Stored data

● ● ●

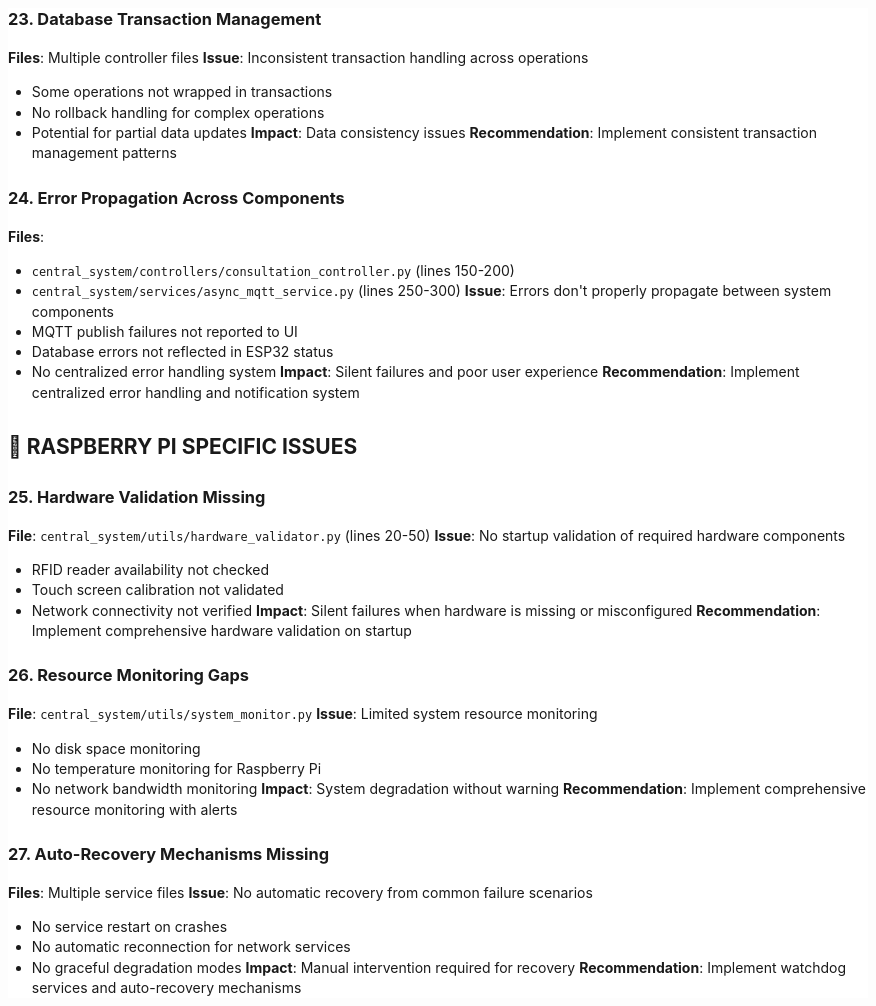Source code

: ### 23. **Database Transaction Management**
**Files**: Multiple controller files
**Issue**: Inconsistent transaction handling across operations
- Some operations not wrapped in transactions
- No rollback handling for complex operations
- Potential for partial data updates
**Impact**: Data consistency issues
**Recommendation**: Implement consistent transaction management patterns

### 24. **Error Propagation Across Components**
**Files**:
- `central_system/controllers/consultation_controller.py` (lines 150-200)
- `central_system/services/async_mqtt_service.py` (lines 250-300)
**Issue**: Errors don't properly propagate between system components
- MQTT publish failures not reported to UI
- Database errors not reflected in ESP32 status
- No centralized error handling system
**Impact**: Silent failures and poor user experience
**Recommendation**: Implement centralized error handling and notification system

## 🎯 RASPBERRY PI SPECIFIC ISSUES

### 25. **Hardware Validation Missing**
**File**: `central_system/utils/hardware_validator.py` (lines 20-50)
**Issue**: No startup validation of required hardware components
- RFID reader availability not checked
- Touch screen calibration not validated
- Network connectivity not verified
**Impact**: Silent failures when hardware is missing or misconfigured
**Recommendation**: Implement comprehensive hardware validation on startup

### 26. **Resource Monitoring Gaps**
**File**: `central_system/utils/system_monitor.py`
**Issue**: Limited system resource monitoring
- No disk space monitoring
- No temperature monitoring for Raspberry Pi
- No network bandwidth monitoring
**Impact**: System degradation without warning
**Recommendation**: Implement comprehensive resource monitoring with alerts

### 27. **Auto-Recovery Mechanisms Missing**
**Files**: Multiple service files
**Issue**: No automatic recovery from common failure scenarios
- No service restart on crashes
- No automatic reconnection for network services
- No graceful degradation modes
**Impact**: Manual intervention required for recovery
**Recommendation**: Implement watchdog services and auto-recovery mechanisms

● ● ●

= EXERCISE INSTRUCTIONS =
Every entry, exactly as written: transcribe it, passing over any pictures.

= ANSWER FOR THE TASK =
Source code

: ### 23. **Database Transaction Management**
**Files**: Multiple controller files
**Issue**: Inconsistent transaction handling across operations
- Some operations not wrapped in transactions
- No rollback handling for complex operations
- Potential for partial data updates
**Impact**: Data consistency issues
**Recommendation**: Implement consistent transaction management patterns

### 24. **Error Propagation Across Components**
**Files**:
- `central_system/controllers/consultation_controller.py` (lines 150-200)
- `central_system/services/async_mqtt_service.py` (lines 250-300)
**Issue**: Errors don't properly propagate between system components
- MQTT publish failures not reported to UI
- Database errors not reflected in ESP32 status
- No centralized error handling system
**Impact**: Silent failures and poor user experience
**Recommendation**: Implement centralized error handling and notification system

## 🎯 RASPBERRY PI SPECIFIC ISSUES

### 25. **Hardware Validation Missing**
**File**: `central_system/utils/hardware_validator.py` (lines 20-50)
**Issue**: No startup validation of required hardware components
- RFID reader availability not checked
- Touch screen calibration not validated
- Network connectivity not verified
**Impact**: Silent failures when hardware is missing or misconfigured
**Recommendation**: Implement comprehensive hardware validation on startup

### 26. **Resource Monitoring Gaps**
**File**: `central_system/utils/system_monitor.py`
**Issue**: Limited system resource monitoring
- No disk space monitoring
- No temperature monitoring for Raspberry Pi
- No network bandwidth monitoring
**Impact**: System degradation without warning
**Recommendation**: Implement comprehensive resource monitoring with alerts

### 27. **Auto-Recovery Mechanisms Missing**
**Files**: Multiple service files
**Issue**: No automatic recovery from common failure scenarios
- No service restart on crashes
- No automatic reconnection for network services
- No graceful degradation modes
**Impact**: Manual intervention required for recovery
**Recommendation**: Implement watchdog services and auto-recovery mechanisms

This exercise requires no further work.